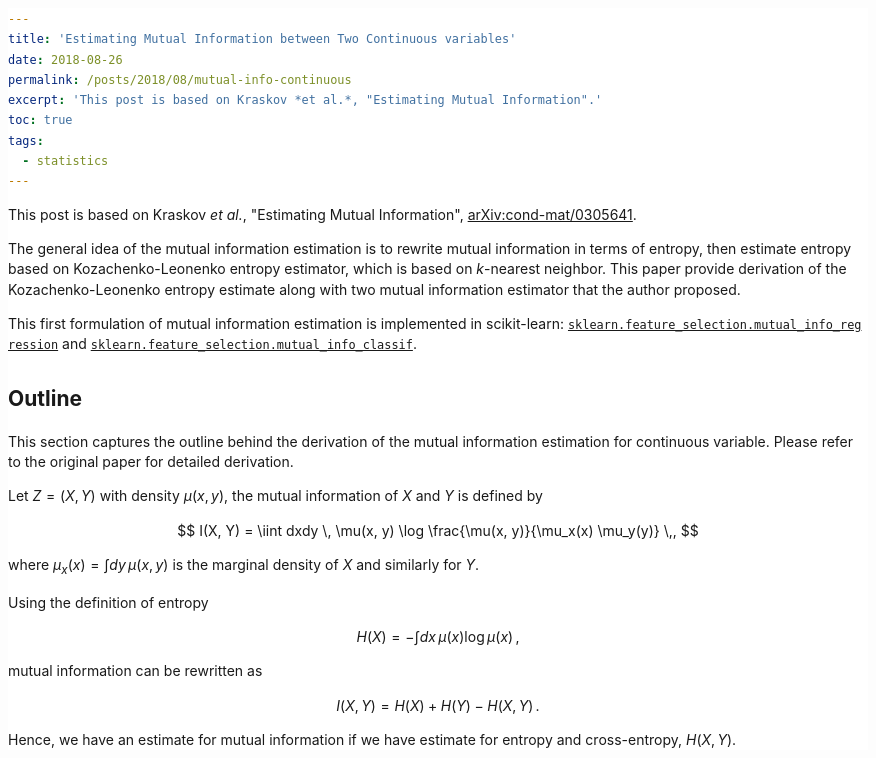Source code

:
 ```yaml
---
title: 'Estimating Mutual Information between Two Continuous variables'
date: 2018-08-26
permalink: /posts/2018/08/mutual-info-continuous
excerpt: 'This post is based on Kraskov *et al.*, "Estimating Mutual Information".'
toc: true
tags:
  - statistics
---
```


This post is based on Kraskov *et al.*, "Estimating Mutual Information", [arXiv:cond-mat/0305641](https://arxiv.org/abs/cond-mat/0305641).

The general idea of the mutual information estimation is to rewrite mutual information in terms of entropy, then estimate entropy based on Kozachenko-Leonenko entropy estimator, which is based on $k$-nearest neighbor.
This paper provide derivation of the Kozachenko-Leonenko entropy estimate along with two mutual information estimator that the author proposed.

This first formulation of mutual information estimation is implemented in scikit-learn: [`sklearn.feature_selection.mutual_info_regression`](http://scikit-learn.org/stable/modules/generated/sklearn.feature_selection.mutual_info_regression.html) and [`sklearn.feature_selection.mutual_info_classif`](http://scikit-learn.org/stable/modules/generated/sklearn.feature_selection.mutual_info_classif.html).

## Outline

This section captures the outline behind the derivation of the mutual information estimation for continuous variable.
Please refer to the original paper for detailed derivation.

Let $Z=(X, Y)$ with density $\mu(x, y)$, the mutual information of $X$ and $Y$ is defined by

$$
  I(X, Y) = \iint dxdy \, \mu(x, y) \log \frac{\mu(x, y)}{\mu_x(x) \mu_y(y)} \,,
$$

where $\mu_x(x)=\int dy \, \mu(x, y)$ is the marginal density of $X$ and similarly for $Y$.

Using the definition of entropy

$$
  H(X) = - \int dx \, \mu(x) \log \mu(x) \,,
$$

mutual information can be rewritten as

$$
  I(X, Y) = H(X) + H(Y) - H(X, Y) \,.
$$

Hence, we have an estimate for mutual information if we have estimate for entropy and cross-entropy, $H(X, Y)$.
*****
Prompt: Return the final stretch of the listing exactly, starting with the line that contains "where $\mu_x(x)=\int dy" and ending with the last line.

Answer space:
where $\mu_x(x)=\int dy \, \mu(x, y)$ is the marginal density of $X$ and similarly for $Y$.

Using the definition of entropy

$$
  H(X) = - \int dx \, \mu(x) \log \mu(x) \,,
$$

mutual information can be rewritten as

$$
  I(X, Y) = H(X) + H(Y) - H(X, Y) \,.
$$

Hence, we have an estimate for mutual information if we have estimate for entropy and cross-entropy, $H(X, Y)$.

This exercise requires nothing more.